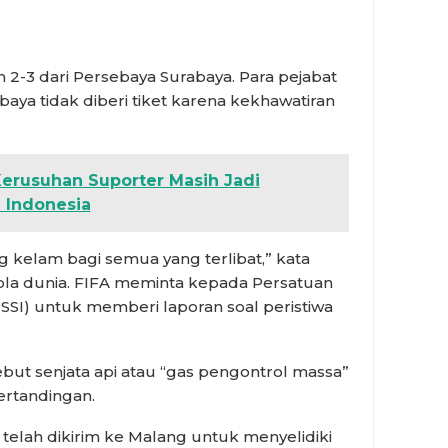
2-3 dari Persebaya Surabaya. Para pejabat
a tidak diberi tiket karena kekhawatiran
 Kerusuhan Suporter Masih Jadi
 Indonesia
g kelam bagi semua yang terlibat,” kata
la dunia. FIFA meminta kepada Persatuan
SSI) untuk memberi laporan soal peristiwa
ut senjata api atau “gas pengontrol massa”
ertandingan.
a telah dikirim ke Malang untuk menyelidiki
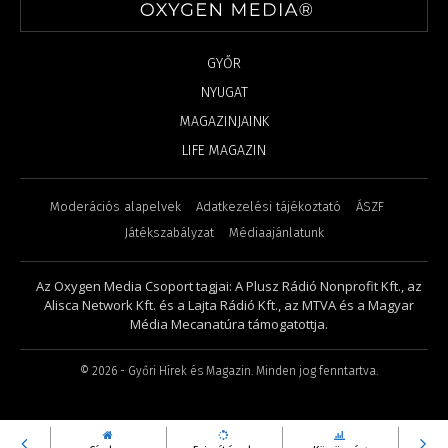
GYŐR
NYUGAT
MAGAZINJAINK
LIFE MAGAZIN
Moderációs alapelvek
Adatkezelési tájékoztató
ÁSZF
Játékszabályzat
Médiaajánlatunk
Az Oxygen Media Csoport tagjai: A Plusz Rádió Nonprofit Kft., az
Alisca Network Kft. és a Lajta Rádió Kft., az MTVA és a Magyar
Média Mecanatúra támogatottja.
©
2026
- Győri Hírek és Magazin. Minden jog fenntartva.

▶ _What this task involves_
Omit the pictures and please write out exactly the lines between the one containing "a telah dikirim ke Malang untuk menyelidiki" and the last line of the entries, both included.

▶ _Response to the task_
a telah dikirim ke Malang untuk menyelidiki
GYŐR
NYUGAT
MAGAZINJAINK
LIFE MAGAZIN
Moderációs alapelvek
Adatkezelési tájékoztató
ÁSZF
Játékszabályzat
Médiaajánlatunk
Az Oxygen Media Csoport tagjai: A Plusz Rádió Nonprofit Kft., az
Alisca Network Kft. és a Lajta Rádió Kft., az MTVA és a Magyar
Média Mecanatúra támogatottja.
©
2026
- Győri Hírek és Magazin. Minden jog fenntartva.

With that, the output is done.